> [Task directions]: Check each line of the material below for "front" and copy those where it appears.

> [Record set]:
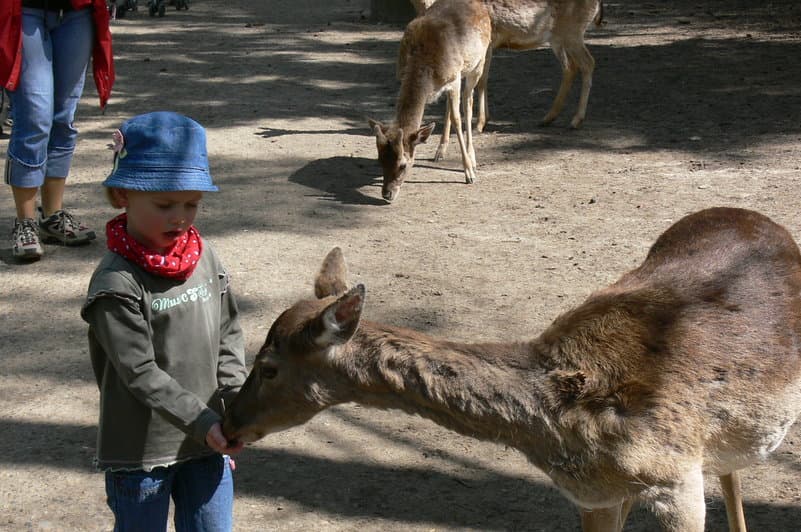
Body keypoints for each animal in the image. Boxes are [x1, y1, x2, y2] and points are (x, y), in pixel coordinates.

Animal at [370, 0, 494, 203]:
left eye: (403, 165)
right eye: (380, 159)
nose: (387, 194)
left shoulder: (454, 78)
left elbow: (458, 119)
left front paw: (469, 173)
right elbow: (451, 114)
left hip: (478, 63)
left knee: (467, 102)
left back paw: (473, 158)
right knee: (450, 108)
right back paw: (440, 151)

...

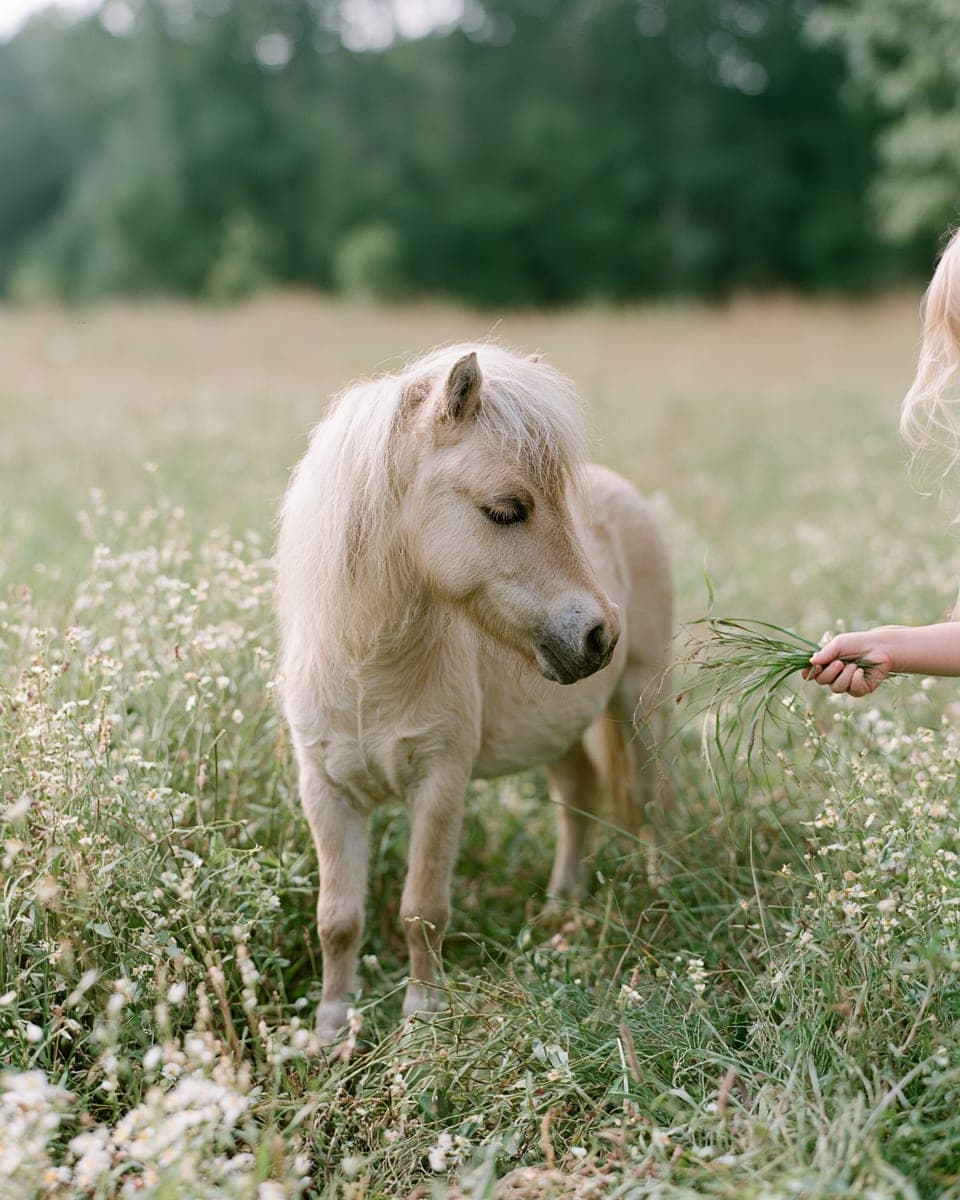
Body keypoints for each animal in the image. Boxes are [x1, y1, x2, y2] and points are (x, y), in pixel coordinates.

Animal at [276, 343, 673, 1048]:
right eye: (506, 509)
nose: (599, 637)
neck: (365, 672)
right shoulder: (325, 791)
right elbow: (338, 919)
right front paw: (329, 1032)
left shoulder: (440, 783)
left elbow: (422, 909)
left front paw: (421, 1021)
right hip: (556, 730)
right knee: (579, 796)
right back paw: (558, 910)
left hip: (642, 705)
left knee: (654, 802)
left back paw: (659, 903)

> [Output of the task]:
left front paw: (469, 173)
right front paw: (329, 1032)
left front paw: (421, 1021)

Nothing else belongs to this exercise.